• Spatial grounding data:
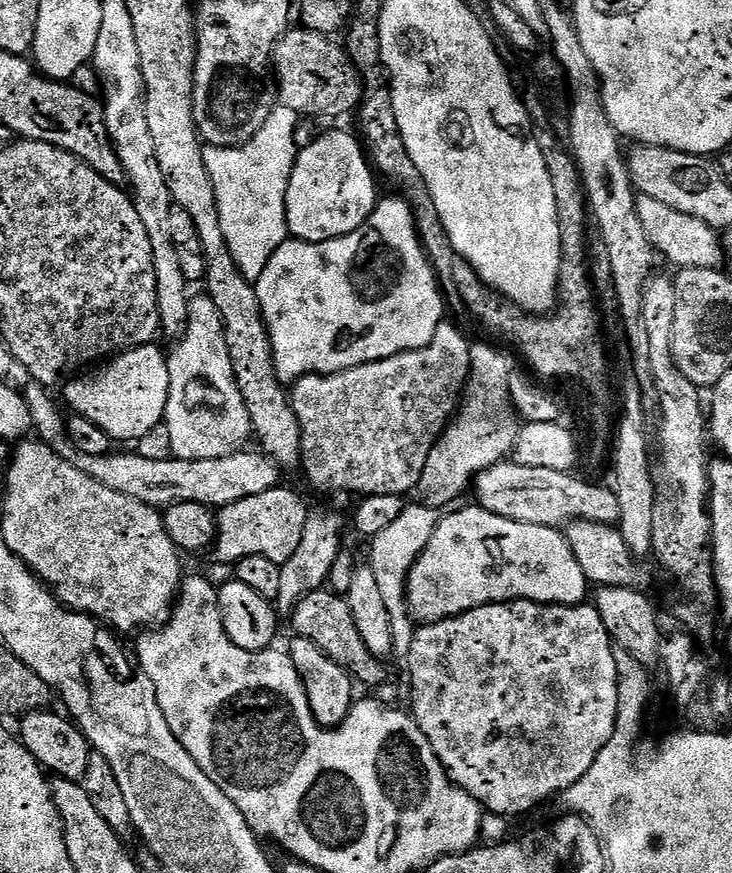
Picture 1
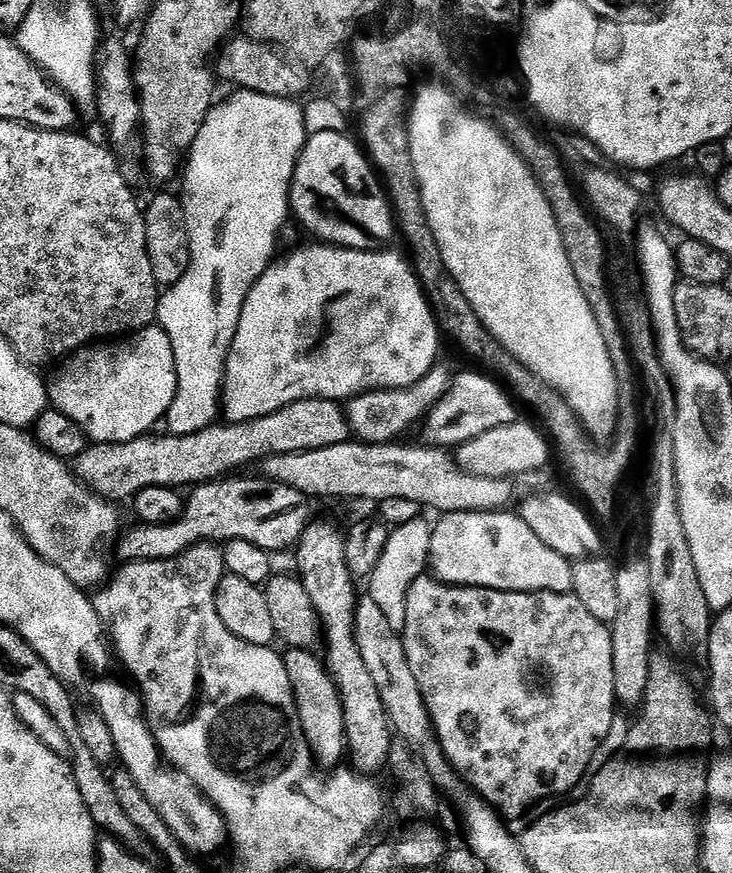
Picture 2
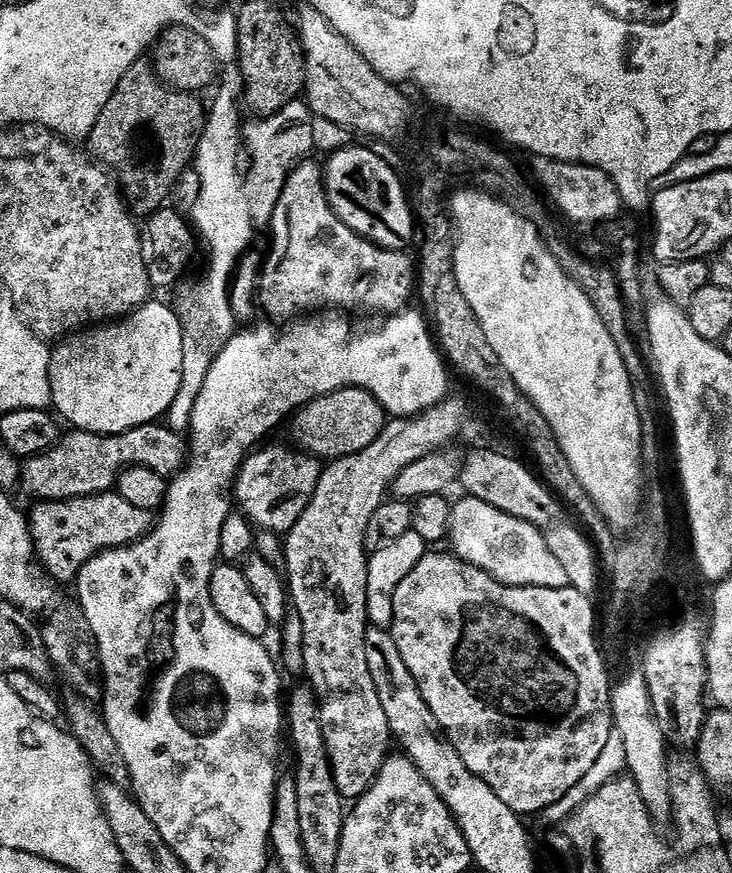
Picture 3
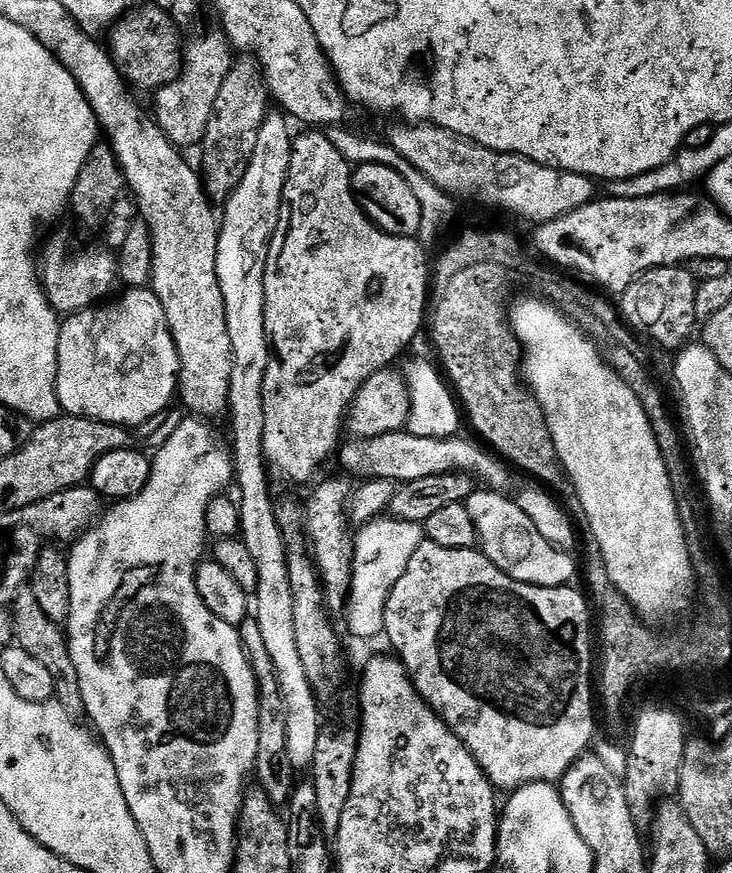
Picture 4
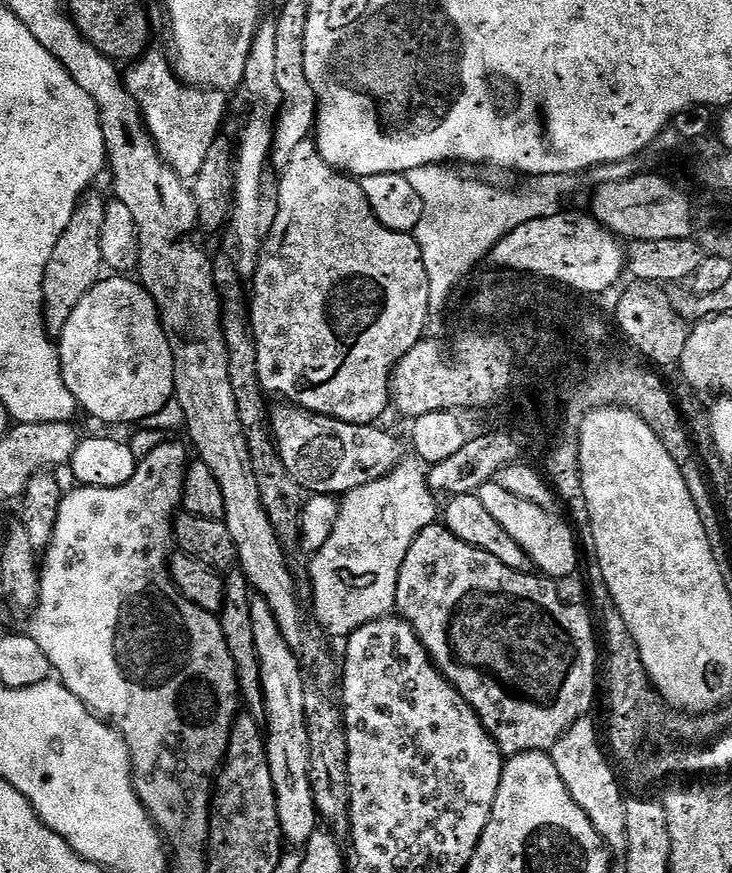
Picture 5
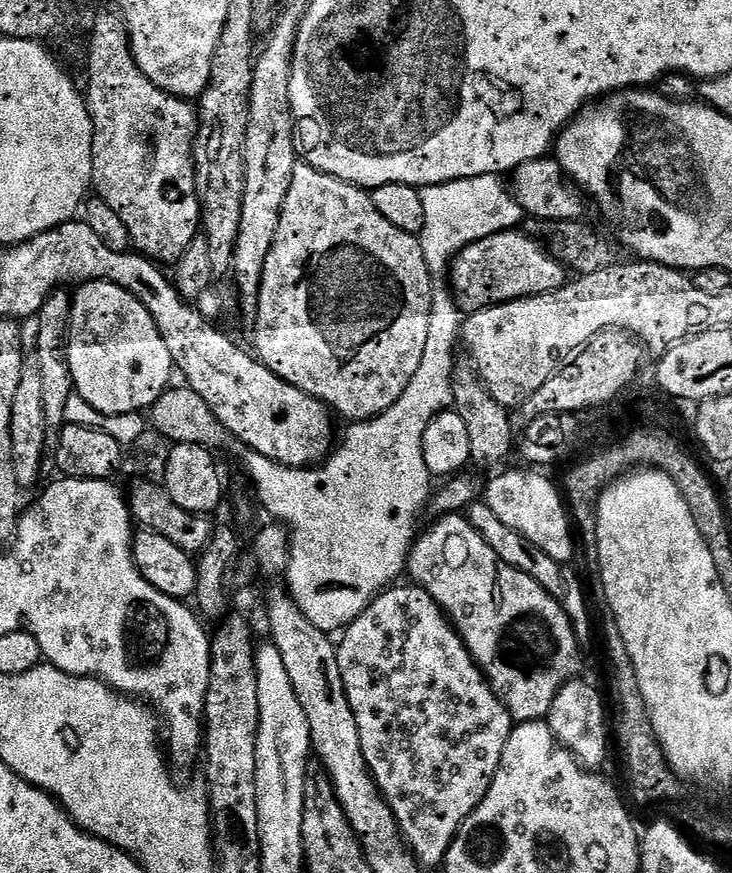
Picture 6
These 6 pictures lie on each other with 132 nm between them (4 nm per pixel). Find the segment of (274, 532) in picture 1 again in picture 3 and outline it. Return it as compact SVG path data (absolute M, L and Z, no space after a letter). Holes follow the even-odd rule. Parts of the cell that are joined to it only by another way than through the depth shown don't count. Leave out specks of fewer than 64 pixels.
M276 444L273 448L261 447L259 450L253 451L244 457L240 473L236 475L234 500L236 496L237 502L240 503L239 511L247 516L257 529L265 532L287 534L294 526L294 522L298 522L298 518L302 518L302 510L306 510L306 506L310 506L310 498L314 498L314 494L318 490L318 478L322 471L321 461L295 447L287 447L283 448L282 445ZM115 490L103 492L101 496L79 496L69 500L46 500L35 505L32 516L27 517L28 533L32 536L32 551L39 567L57 585L71 585L80 574L80 567L90 562L100 552L109 552L112 548L126 548L136 544L141 538L152 531L158 522L156 512L138 510L138 506L130 506L126 498L122 498Z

• YOUR ASSIGNMENT:
Before you finish, make sure every line above has been repeated exactly and no picture remains in the copy.

• SOLUTION FOR THIS TASK:
Picture 1
Picture 2
Picture 3
Picture 4
Picture 5
Picture 6
These 6 pictures lie on each other with 132 nm between them (4 nm per pixel). Find the segment of (274, 532) in picture 1 again in picture 3 and outline it. Return it as compact SVG path data (absolute M, L and Z, no space after a letter). Holes follow the even-odd rule. Parts of the cell that are joined to it only by another way than through the depth shown don't count. Leave out specks of fewer than 64 pixels.
M276 444L273 448L261 447L259 450L253 451L244 457L240 473L236 475L234 500L236 496L237 502L240 503L239 511L247 516L257 529L265 532L287 534L294 526L294 522L298 522L298 518L302 518L302 510L306 510L306 506L310 506L310 498L314 498L314 494L318 490L318 478L322 471L321 461L295 447L287 447L283 448L282 445ZM115 490L103 492L101 496L79 496L69 500L46 500L35 505L32 516L27 517L28 533L32 536L32 551L39 567L57 585L71 585L80 574L80 567L90 562L100 552L109 552L112 548L126 548L136 544L141 538L152 531L158 522L156 512L138 510L138 506L130 506L126 498L122 498Z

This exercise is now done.